La campagne Ici, on commerce en français ne lève pas: 400 000$ plus tard, les autocollants sont à peu près invisibles au centre-ville de Montréal et dans le Vieux-Montréal.

Rue Sainte-Catherine, on n'a vu que trois de ces petits autocollants au total: l'un chez Gap, un chez Banana Republic et un autre chez Toyota. Dans le Vieux-Montréal, on n'en a vu aucun.

 

«On en est conscient, c'est vrai que je n'en ai pas vu beaucoup moi-même», dit Martin Bergeron, porte-parole de l'Office québécois de la langue française, qui est à l'origine de ce programme de promotion.

Au plus fort de la campagne, en décembre et janvier, entre 3500 et 4000 autocollants ont été distribués dans les commerces, dont 50% au centre-ville, dit M. Bergeron.

En pure perte puisque les autocollants n'ont pas été apposés dans les vitrines.

Pourtant, note M. Bergeron, les gens ont largement entendu parler de la campagne de publicité, qui a très bien marché dans les journaux et sur l'internet. Selon un sondage commandé par l'Office, 56% des gens interrogés se souvenaient d'en avoir entendu parler.

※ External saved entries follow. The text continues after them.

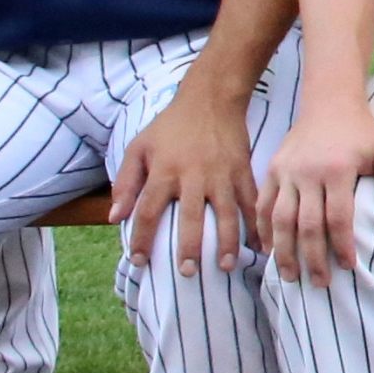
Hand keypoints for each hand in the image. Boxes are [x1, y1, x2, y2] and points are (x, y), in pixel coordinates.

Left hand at [116, 82, 262, 274]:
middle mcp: (193, 175)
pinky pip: (250, 201)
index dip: (142, 239)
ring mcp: (221, 174)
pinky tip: (259, 245)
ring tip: (226, 266)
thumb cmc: (170, 126)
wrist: (211, 99)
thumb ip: (125, 183)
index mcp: (164, 171)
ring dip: (227, 242)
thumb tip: (114, 219)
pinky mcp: (243, 170)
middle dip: (190, 248)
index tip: (139, 261)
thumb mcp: (139, 147)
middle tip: (188, 273)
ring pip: (226, 214)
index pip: (148, 211)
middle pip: (190, 218)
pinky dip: (255, 224)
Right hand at [261, 100, 373, 286]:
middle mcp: (307, 172)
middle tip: (320, 284)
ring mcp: (285, 172)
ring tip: (290, 277)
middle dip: (313, 258)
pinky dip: (263, 230)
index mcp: (337, 169)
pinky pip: (263, 205)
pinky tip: (268, 251)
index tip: (348, 267)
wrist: (329, 103)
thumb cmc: (363, 132)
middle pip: (306, 225)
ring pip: (280, 220)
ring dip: (283, 252)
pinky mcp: (271, 170)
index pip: (338, 218)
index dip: (342, 246)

«En décembre et janvier, ce n'était qu'un coup d'envoi, poursuit M. Bergeron. Nous entendons relancer les associations de commerçants, refaire des relations publiques.»

Avec quel argent puisque le budget de 400 000$ a déjà été dépensé? Comme il s'agit d'un budget récurrent, l'Office disposera, à compter du 31 mars, de 400 000$ supplémentaires, explique M. Bergeron.

La campagne québécoise aura au moins trouvé un écho à San Francisco, où se trouve le siège social de Gap, présent à Montréal sous les bannières Gap, Banana Republic et Old Navy. «L'Office de la langue française nous a demandé si on voulait participer et on a dit oui», explique Pascale Ruimy.

L'entreprise n'a pas eu à répondre à des exigences particulières, ajoute-t-elle, car l'Office fait un suivi régulier dans ses magasins. «Quelques clients nous ont dit qu'ils avaient aimé l'autocollant», dit Mme Ruimy.

Si quelques auteurs de lettres dans les journaux se sont montrés sceptiques quant à la pertinence de cette campagne quand elle a été lancée, il n'y a aucun signe de boycottage du côté de la chambre de commerce du Montréal métropolitain. «Nous appuyons cette campagne. À mon avis, ce qui est important, c'est de créer un sentiment de fierté collective», dit Michel Leblanc, président et chef de la direction de la chambre de commerce.

Peter Simons, PDG des magasins Simons, n'est quant à lui pas très enthousiaste à l'égard de cette campagne. Il n'a pas du tout maille à partir avec l'Office de la langue française, précise-t-il, mais il se demande bien pourquoi il devrait apposer un petit autocollant dans sa vitrine. «Il est vraiment évident que l'on sert en français. Ce serait une aussi grosse évidence que si nous écrivions dans la vitrine: «Ici, il y a de l'eau courante.»»

La campagne Ici, on commerce en français a été lancée dans la foulée de la controverse amorcée par une série d'articles publiés dans un quotidien montréalais. Dans le cadre de ce reportage, la journaliste sollicitait un emploi dans le domaine du service à la clientèle, s'avouait unilingue anglophone et décrochait quand même des boulots.

Pour la petite histoire, autocollant ou pas, signalons ici que, cette semaine, dans les boutiques du centre-ville, nous avons presque toujours été accueillis par un «Bonjour» ou par un «Allô, hello» prononcé de façon neutre, suivi d'un service dans la langue de notre choix.